Starting at the line that contains "recherche pour être", write out every line through the end of the records exactly as it stands, and leave out all pictures.

▶ **AVAILABLE DATA**:
• • • •

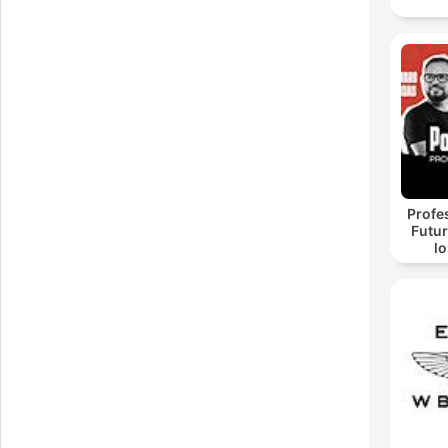
Profes
Futur
l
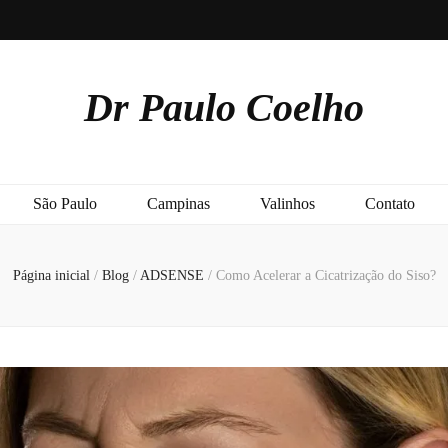
Dr Paulo Coelho
São Paulo
Campinas
Valinhos
Contato
Página inicial
/
Blog
/
ADSENSE
/
Como Acelerar a Cicatrização do Siso?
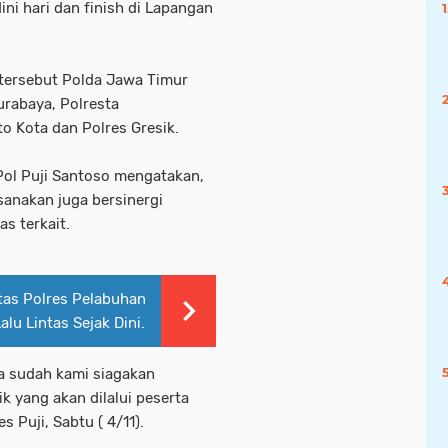
ni hari dan finish di Lapangan
tersebut Polda Jawa Timur
urabaya, Polresta
to Kota dan Polres Gresik.
Pol Puji Santoso mengatakan,
anakan juga bersinergi
s terkait.
ntas Polres Pelabuhan
u Lintas Sejak Dini.
a sudah kami siagakan
k yang akan dilalui peserta
Puji, Sabtu ( 4/11).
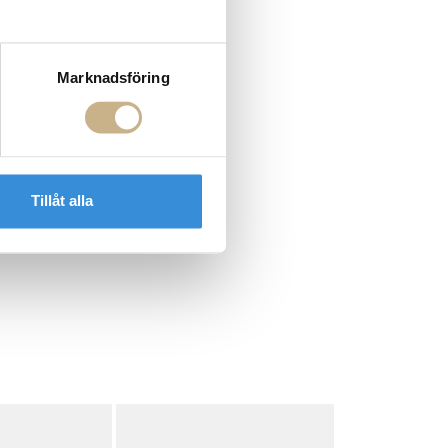
Marknadsföring
Tillåt alla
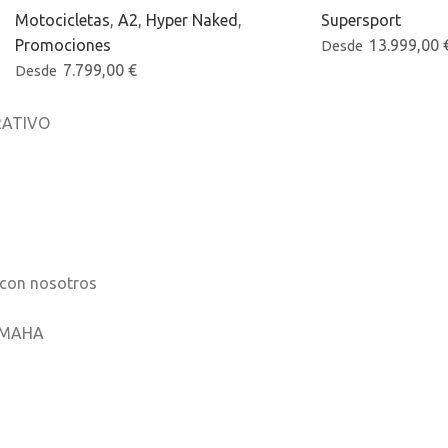
Motocicletas
,
A2
,
Hyper Naked
,
Supersport
Promociones
13.999,00
Desde
7.799,00
€
Desde
ATIVO
osotros
os
 con nosotros
AMAHA
ones móviles
ha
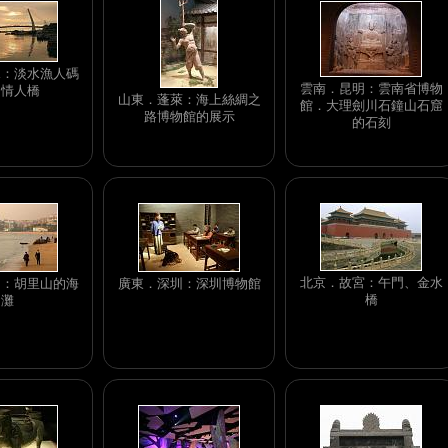
水：淡水漁人碼
雲南．昆明：雲南省博物
．情人橋
山東．蓬萊：海上絲綢之
館．大理劍川石鐘山石窟
路博物館的展示
的石刻
北京．故宮：午門、金水
門：胡里山的海
廣東．深圳：深圳博物館
橋
灘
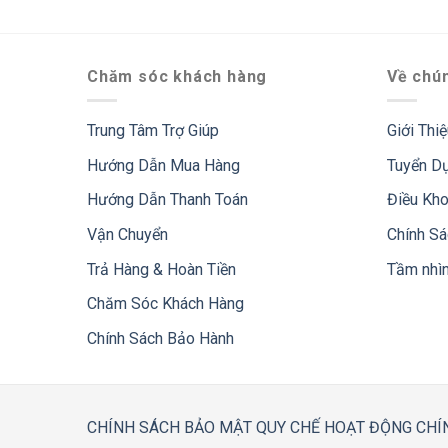
Chăm sóc khách hàng
Về chún
Trung Tâm Trợ Giúp
Giới Thi
Hướng Dẫn Mua Hàng
Tuyển D
Hướng Dẫn Thanh Toán
Điều Kh
Vận Chuyển
Chính S
Trả Hàng & Hoàn Tiền
Tầm nhì
Chăm Sóc Khách Hàng
Chính Sách Bảo Hành
CHÍNH SÁCH BẢO MẬT
QUY CHẾ HOẠT ĐỘNG
CHÍ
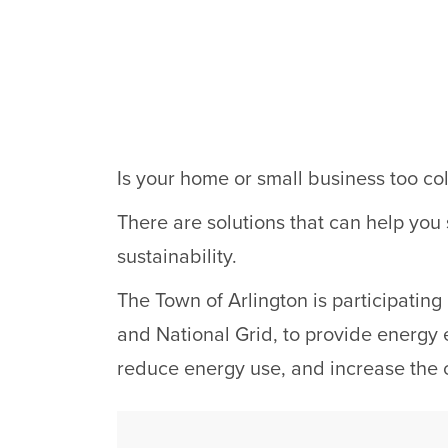
Is your home or small business too col
There are solutions that can help you
sustainability.
The Town of Arlington is participatin
and National Grid, to provide energy ef
reduce energy use, and increase the 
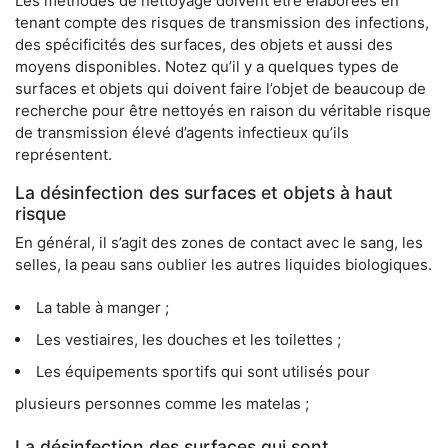
Les méthodes de nettoyage doivent être élaborées en
tenant compte des risques de transmission des infections,
des spécificités des surfaces, des objets et aussi des
moyens disponibles. Notez qu’il y a quelques types de
surfaces et objets qui doivent faire l’objet de beaucoup de
recherche pour être nettoyés en raison du véritable risque
de transmission élevé d’agents infectieux qu’ils
représentent.
La désinfection des surfaces et objets à haut
risque
En général, il s’agit des zones de contact avec le sang, les
selles, la peau sans oublier les autres liquides biologiques.
La table à manger ;
Les vestiaires, les douches et les toilettes ;
Les équipements sportifs qui sont utilisés pour
plusieurs personnes comme les matelas ;
La désinfection des surfaces qui sont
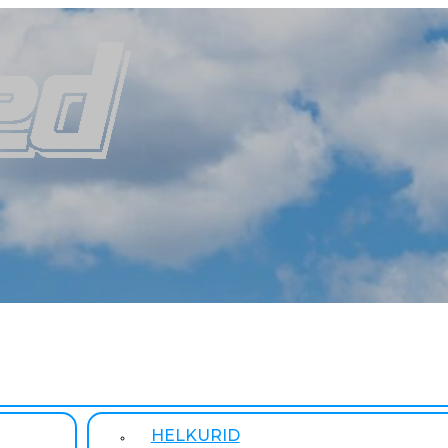
HELKURID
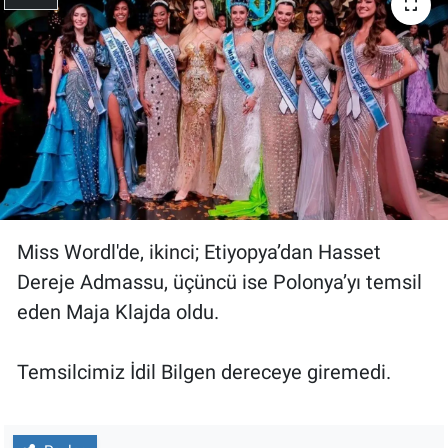
Miss Wordl'de, ikinci; Etiyopya’dan Hasset
Dereje Admassu, üçüncü ise Polonya’yı temsil
eden Maja Klajda oldu.
Temsilcimiz İdil Bilgen dereceye giremedi.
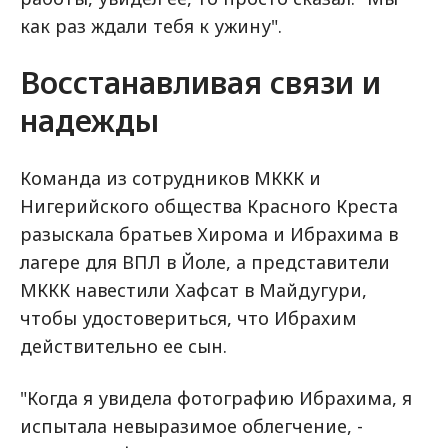
как раз ждали тебя к ужину".
Восстанавливая связи и
надежды
Команда из сотрудников МККК и
Нигерийского общества Красного Креста
разыскала братьев Хирома и Ибрахима в
лагере для ВПЛ в Йоле, а представители
МККК навестили Хафсат в Майдугури,
чтобы удостовериться, что Ибрахим
действительно ее сын.
"Когда я увидела фотографию Ибрахима, я
испытала невыразимое облегчение, -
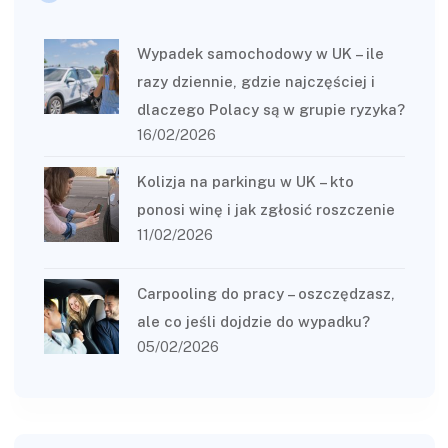
Wypadek samochodowy w UK – ile
razy dziennie, gdzie najczęściej i
dlaczego Polacy są w grupie ryzyka?
16/02/2026
Kolizja na parkingu w UK – kto
ponosi winę i jak zgłosić roszczenie
11/02/2026
Carpooling do pracy – oszczędzasz,
ale co jeśli dojdzie do wypadku?
05/02/2026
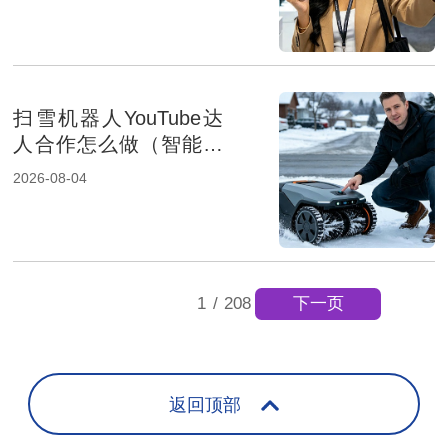
扫雪机器人YouTube达
人合作怎么做（智能家
居品牌出海策略）
2026-08-04
下一页
1
/
208
返回顶部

• • • •

▶ **WRITTEN ANSWER**:
recherche pour être nettoyés en raison du véritable risque
de transmission élevé d’agents infectieux qu’ils
représentent.
La désinfection des surfaces et objets à haut
risque
En général, il s’agit des zones de contact avec le sang, les
selles, la peau sans oublier les autres liquides biologiques.
La table à manger ;
Les vestiaires, les douches et les toilettes ;
Les équipements sportifs qui sont utilisés pour
plusieurs personnes comme les matelas ;
La désinfection des surfaces qui sont
HELKURID
Miss Wordl'de, ikinci; Etiyopya’dan Hasset
Dereje Admassu, üçüncü ise Polonya’yı temsil
eden Maja Klajda oldu.
Temsilcimiz İdil Bilgen dereceye giremedi.
как раз ждали тебя к ужину".
Восстанавливая связи и
надежды
Команда из сотрудников МККК и
Нигерийского общества Красного Креста
разыскала братьев Хирома и Ибрахима в
лагере для ВПЛ в Йоле, а представители
МККК навестили Хафсат в Майдугури,
чтобы удостовериться, что Ибрахим
действительно ее сын.
"Когда я увидела фотографию Ибрахима, я
испытала невыразимое облегчение, -
Wypadek samochodowy w UK – ile
razy dziennie, gdzie najczęściej i
dlaczego Polacy są w grupie ryzyka?
16/02/2026
Kolizja na parkingu w UK – kto
ponosi winę i jak zgłosić roszczenie
11/02/2026
Carpooling do pracy – oszczędzasz,
ale co jeśli dojdzie do wypadku?
05/02/2026
扫雪机器人YouTube达
人合作怎么做（智能家
居品牌出海策略）
2026-08-04
下一页
1
/
208
返回顶部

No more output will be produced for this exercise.